◆ EXTRAIT DU TEXTE:
- - - - -
    A Ménaka, dans le nord du Mali, les armes ont commencé à se taire
    AFP/Le Point – 01.12.2020
    Perdue dans le désert du nord-est malien, la ville de Ménaka, au coeur d’une région minée par l’insécurité, connaît depuis quelques semaines une „paix relative“ grâce à l’opération „Ménaka sans armes“, fruit d’une coopération encore fragile entre militaires maliens et étrangers et divers mouvements armés longtemps rivaux.
    Proche de la frontière nigérienne, à 1.500 km de Bamako, Ménaka était tombée en 2012, avec le reste du nord du Mali, sous la coupe d’une coalition formée par la rébellion à dominante touareg et des mouvements islamistes, début d’une spirale de violences dans laquelle l’immense pays sahélien est toujours plongé.
    Les islamistes avaient rapidement évincé les rebelles et instauré la charia (loi islamique) dans les villes conquises, avant d’en être chassés par une opération militaire internationale initiée par la France en 2013.
    Signataires d’un accord de paix en 2015 avec le gouvernement, ex-rebelles indépendantistes et groupes armés pro-Bamako se sont disputés depuis lors le contrôle de Ménaka, qui a changé de mains à plusieurs reprises.
    Malgré l’accord de paix, jusqu’il y a peu, il régnait entre ces groupes une „ambiance digne de +règlement de comptes à OK Corral+“ dans et autour de Ménaka, souligne un diplomate en poste à Bamako.
    Trafics en tous genres, fusillades et cambriolages rythmaient la vie des quelque 20.000 habitants (recensement 2009) de la ville. La région demeure un bastion de groupes jihadistes liés à Al-Qaïda et à l’organisation Etat islamique.
    „On ne dormait pas“
    Depuis le lancement en septembre de l’opération „Ménaka sans armes“, une „paix relative“ s’est toutefois installée à Ménaka, estime un représentant de la société civile locale, Alhousseni Aghaly.
    „Avant, les gens ne dormaient pas, ne savaient pas à quoi s’en tenir ni à quel saint se vouer. Maintenant, on arrive à dormir, même si la peur persiste“, a-t-il confié à un correspondant de l’AFP.
    Cette opération, lancée peu après le coup d’Etat militaire qui a renversé mi-août le président Ibrahim Boubacar Keïta, fait coopérer de manière inédite l’ensemble des forces en présence, à l’exception des groupes jihadistes, pour sécuriser la ville et ses abords.
    Bénéficiant du soutien de la force antijihadiste française Barkhane et de la Mission de l’ONU (Minusma), elle représente l’application d’un pan essentiel des accords de paix de 2015, jamais réellement mis en oeuvre.
    Cette fois, un équilibre semble avoir été trouvé.
- - - - -
◆ DONNÉES AFFICHÉES:
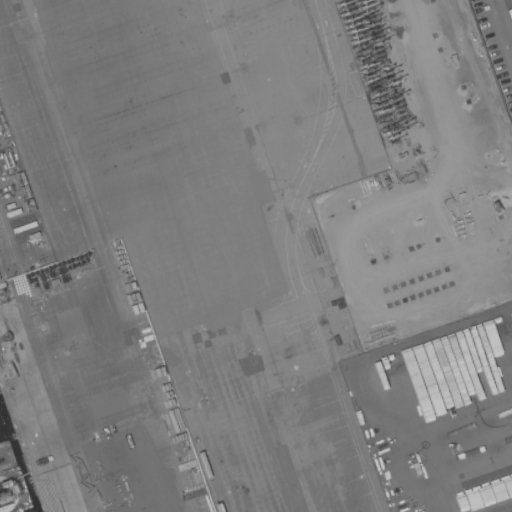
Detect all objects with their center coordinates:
road: (499, 38)
road: (439, 84)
- - - - -
◆ CONSIGNE A:
Dites si chacune des affirmations suivantes concorde avec l'article sur Ménaka, en répondant par oui ou par non et en citant les mots décisifs de l'article : (i) Ménaka se trouve à 1 500 km de Bamako ; (ii) l'opération « Ménaka sans armes » a été lancée en août ; (iii) les groupes jihadistes prennent part à l'opération.
◆ CONSIGNE B:
Rédigez la suite de l'article sur Ménaka à partir de sa dernière phrase.

◆ RÉPONSE FINALE A:
(i) Oui : « à 1.500 km de Bamako ».
(ii) Non : « Depuis le lancement en septembre ».
(iii) Non : « à l’exception des groupes jihadistes ».

◆ RÉPONSE FINALE B:
    L’armée malienne et les Casques bleus de l’ONU patrouillent en ville. Quant aux combattants du Mouvement pour le salut de l’Azawad (MSA), du „Gatia“, autre groupe pro-gouvernemental, et d’autres éléments de groupes signataires ex-rebelles, ils tiennent une dizaine de check-points aux alentours de Ménaka.
    „On a mis une ceinture tout autour de Ménaka pour que tout ce qui entre ou sort puisse être contrôlé“, explique Moussa Ag Acharatoumane, le leader du MSA.
    „Intérêts convergents“
    Pourtant, Ménaka est encore loin d’être „sans armes“.
    Sur leurs pick-ups ou juchés par dizaines sur le toit d’un bâtiment en bordure de la ville, les combattants du MSA, turban sur la tête, tout comme les membres du Gatia, exhibent leurs fusils-mitrailleurs et leurs lance-roquettes.
    De même, il ne faut pas trop tenir compte des motos qui contournent les check-points mis en place par l’opération, ni les tranchées annoncées par la Minusma qui n’ont pas (encore) vu le jour.
    Pour le maire de Ménaka, Nanoute Koteya, dans un climat tendu, le plus important est bien ce début d’entente entre les ex-rebelles et les progouvernementaux, et leur cohabitation avec les Forces armées maliennes.
    „Ce qu’il manquait commence à arriver“, se réjouit-il.
    „Il faudra voir ce que ça donne sur le long terme“, nuance un notable local.
    Cette cohésion apparente relève en grande partie d’une „convergence d’intérêts“, ajoute le diplomate en poste à Bamako.
    En se montrant à son avantage à Ménaka, l’armée malienne gagne en légitimité dans une région où elle a surtout connu de sévères humiliations.
    Les dirigeants du MSA et du Gatia espèrent, de leur côté, faire valoir leur poids auprès des autorités de transition en place à Bamako et se renforcer sur la scène politique locale, souligne Adam Sandor, chercheur à l’organisme de recherche canadien Centre FrancoPaix.